**Exercise details**
Copy the whole listing verbatim.

**Data to use**
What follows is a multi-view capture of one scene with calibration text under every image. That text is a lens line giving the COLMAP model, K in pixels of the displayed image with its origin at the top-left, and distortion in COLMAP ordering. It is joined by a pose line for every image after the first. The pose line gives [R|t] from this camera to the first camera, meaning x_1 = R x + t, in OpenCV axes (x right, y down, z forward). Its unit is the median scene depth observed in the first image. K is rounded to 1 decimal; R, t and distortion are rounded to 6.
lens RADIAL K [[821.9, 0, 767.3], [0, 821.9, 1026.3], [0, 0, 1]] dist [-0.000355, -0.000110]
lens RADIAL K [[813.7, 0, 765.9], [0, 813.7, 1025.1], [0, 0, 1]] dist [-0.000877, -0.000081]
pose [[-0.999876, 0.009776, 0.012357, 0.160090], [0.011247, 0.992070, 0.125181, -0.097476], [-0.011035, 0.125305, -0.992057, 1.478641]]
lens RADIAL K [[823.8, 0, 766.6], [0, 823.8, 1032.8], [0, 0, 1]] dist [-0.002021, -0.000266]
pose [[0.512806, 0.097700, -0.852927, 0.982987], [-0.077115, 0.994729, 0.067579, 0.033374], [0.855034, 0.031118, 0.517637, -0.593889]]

**Problem solution**
What follows is a multi-view capture of one scene with calibration text under every image. That text is a lens line giving the COLMAP model, K in pixels of the displayed image with its origin at the top-left, and distortion in COLMAP ordering. It is joined by a pose line for every image after the first. The pose line gives [R|t] from this camera to the first camera, meaning x_1 = R x + t, in OpenCV axes (x right, y down, z forward). Its unit is the median scene depth observed in the first image. K is rounded to 1 decimal; R, t and distortion are rounded to 6.
lens RADIAL K [[821.9, 0, 767.3], [0, 821.9, 1026.3], [0, 0, 1]] dist [-0.000355, -0.000110]
lens RADIAL K [[813.7, 0, 765.9], [0, 813.7, 1025.1], [0, 0, 1]] dist [-0.000877, -0.000081]
pose [[-0.999876, 0.009776, 0.012357, 0.160090], [0.011247, 0.992070, 0.125181, -0.097476], [-0.011035, 0.125305, -0.992057, 1.478641]]
lens RADIAL K [[823.8, 0, 766.6], [0, 823.8, 1032.8], [0, 0, 1]] dist [-0.002021, -0.000266]
pose [[0.512806, 0.097700, -0.852927, 0.982987], [-0.077115, 0.994729, 0.067579, 0.033374], [0.855034, 0.031118, 0.517637, -0.593889]]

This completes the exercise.